On voyait se succéder dans le miroir des paires de jambes de tous gabarits dans une chorégraphie pleine d’imprévus.
« Vous aimiez aussi les acteurs, quand même ? Jean-Pierre LEAUD, par exemple…
« Ah, lui, c’était pas pareil, c’était moi. C’était moi petit, puis moi jeune homme. Il m’a absolument bluffé dans son imitation involontaire, juste sur quelques indications. En fait, il me ressemblait vraiment.
« Vous suivez sa carrière ?
« Oui… (il ferme les yeux et paraît tout-à-coup triste) Mais je ne supporte pas de le voir vieillir. Je trouve inacceptable qu’il vieillisse alors que je suis mort. Il n’a pas le droit…
Tout à coup il semble distrait de sa contemplation, plongé dans la mélancolie, absent. Je crains qu’il ne m’échappe et je relance :
« Vous allez faire un tour à Cannes, dans dix jours ?

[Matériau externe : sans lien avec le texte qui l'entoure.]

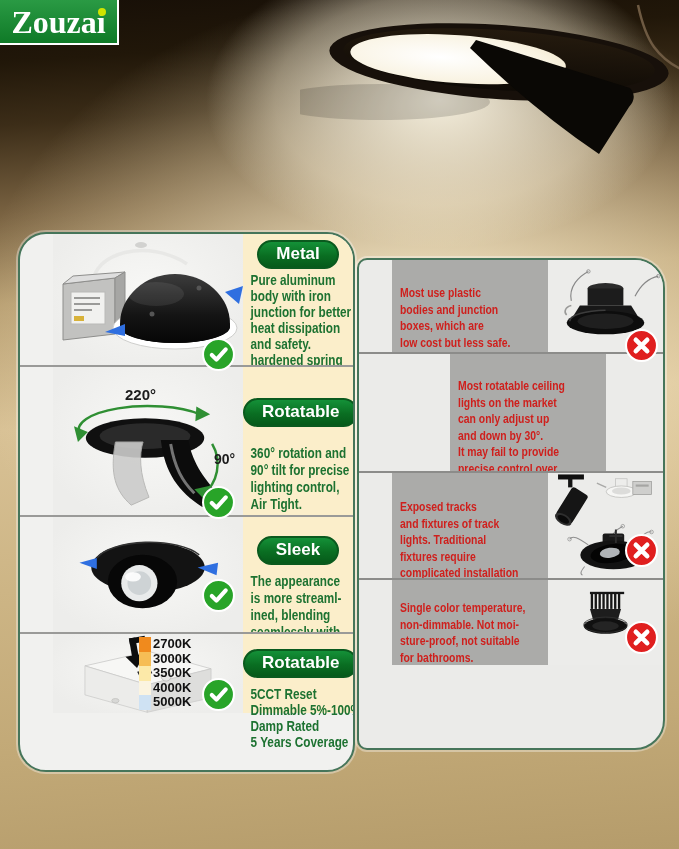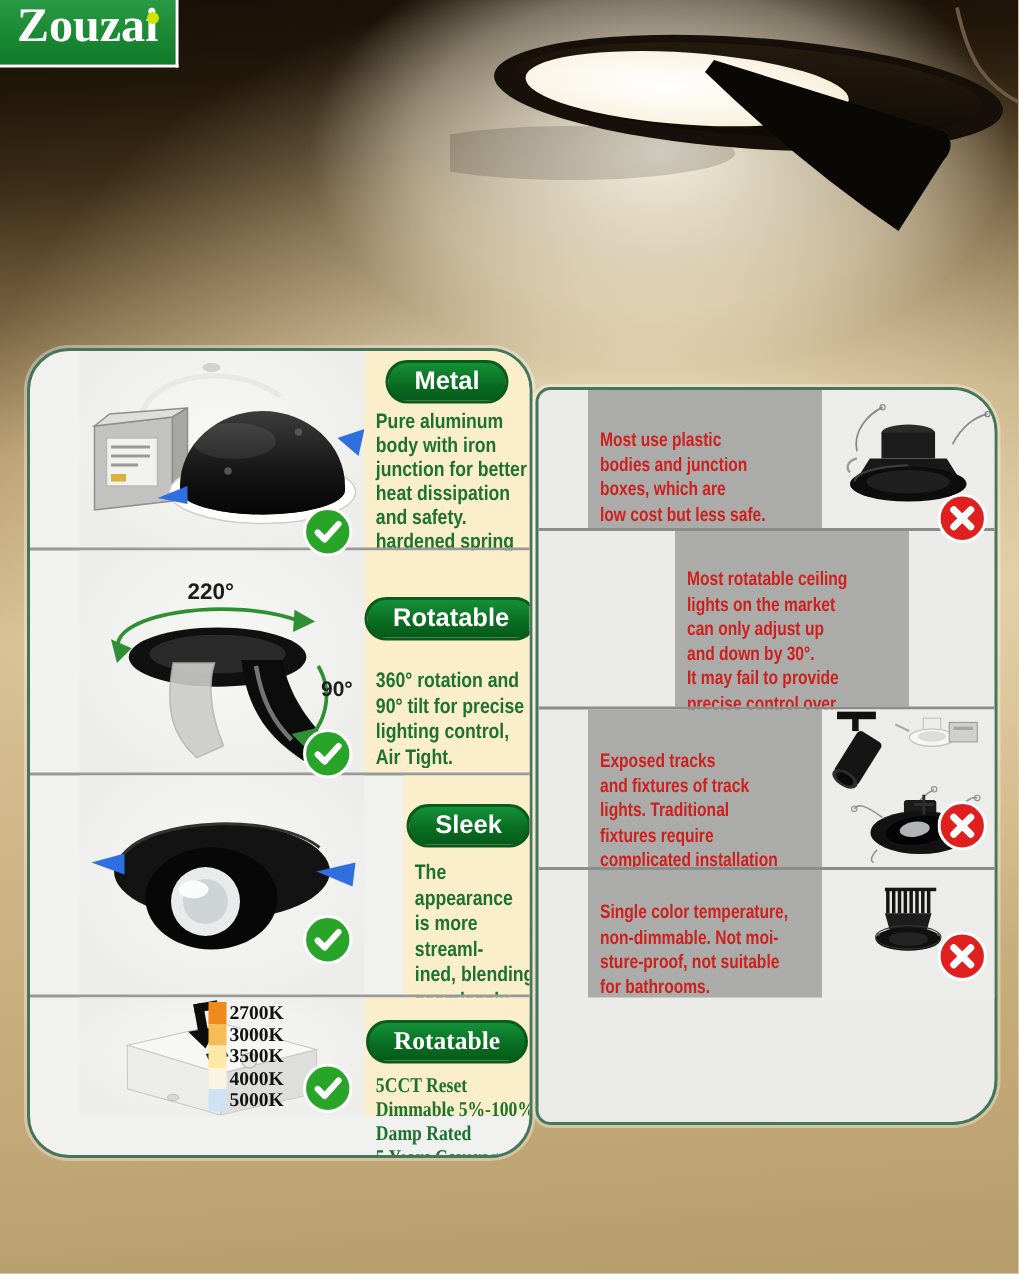"Zouzai" .logo { align-items: flex-start -> center }
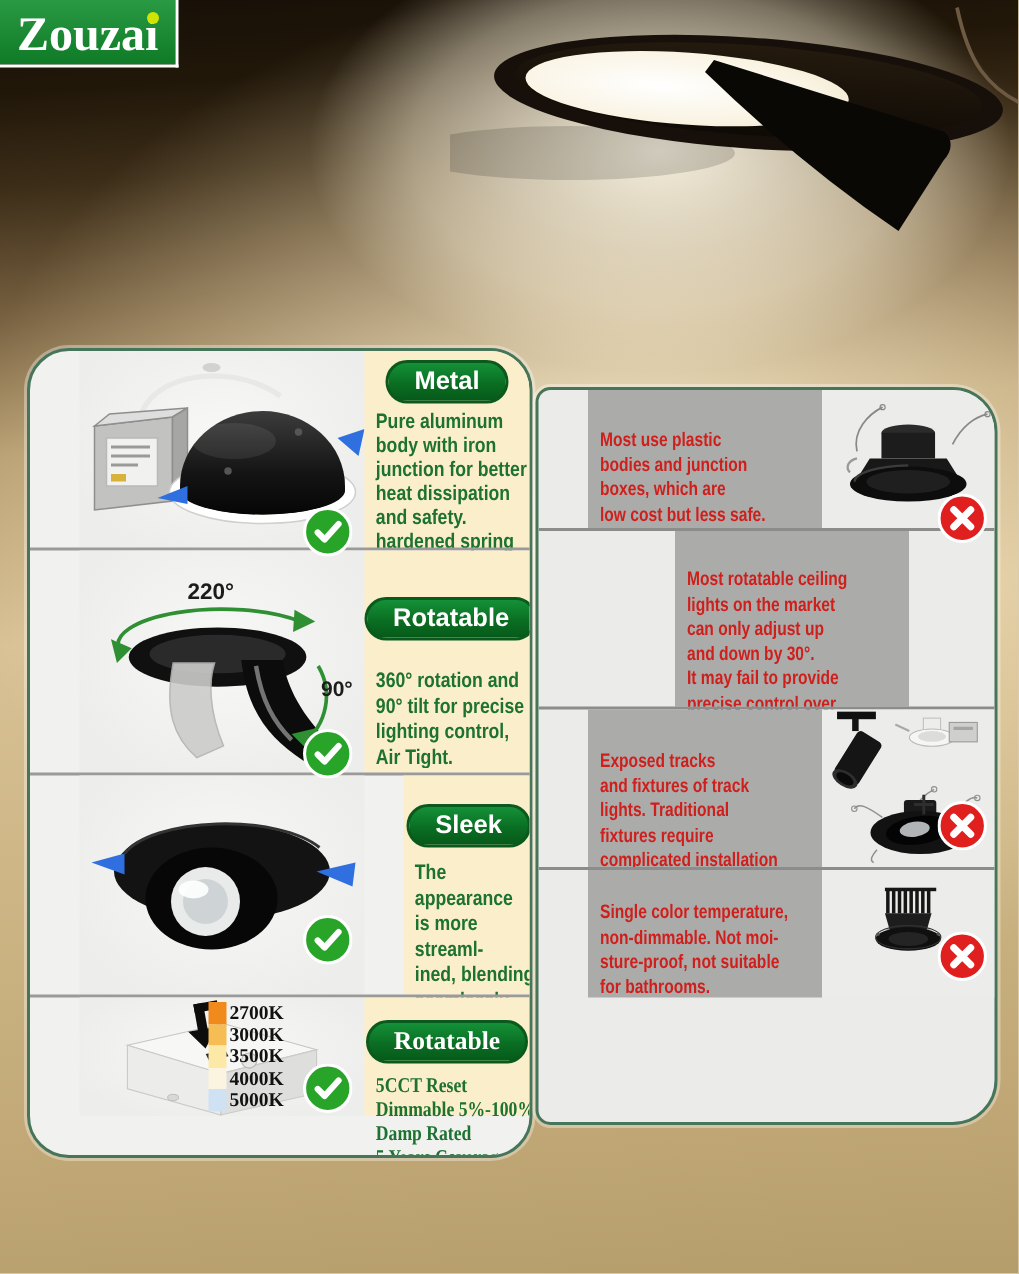"Sleek" .lrow.h3 { gap: 26px -> none; height: 148px -> 117px }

« Peut-être, si Godard y va, je veux voir comment un ex-Nouvelle Vague devenu vieux chnoque se comporte devant la nouvelle génération de cinéastes…
« Vous avez saboté ensemble le Festival de Cannes en 68 !
« Oui mais lui, il avait déjà fait Le MEPRIS et PIERROT LE FOU, il pouvait tout se permettre. Moi, je suivais. Je l’admirais, il était beaucoup plus intellectuel que moi.
Moi je faisais des petits films romantiques. Lui, il a détruit toutes les règles du cinéma. Ce n’est pas moi qui le dis.
Il reste songeur.
« J’aurais voulu faire Le MEPRIS.
« Vous seriez peut-être encore avec Brigitte BARDOT ?
Là, il revient sur terre et éclate de son petit rire grêle. Je suis attirée par la vue de deux jambes fines gaînées de noir perchées sur des talons vertigineux, qui esquisse un pas de danse. Celle-là va lui taper dans l’œil. Je me retourne, il n’est plus là. Dommage, il a raté la plus belle cliente de MARALEX.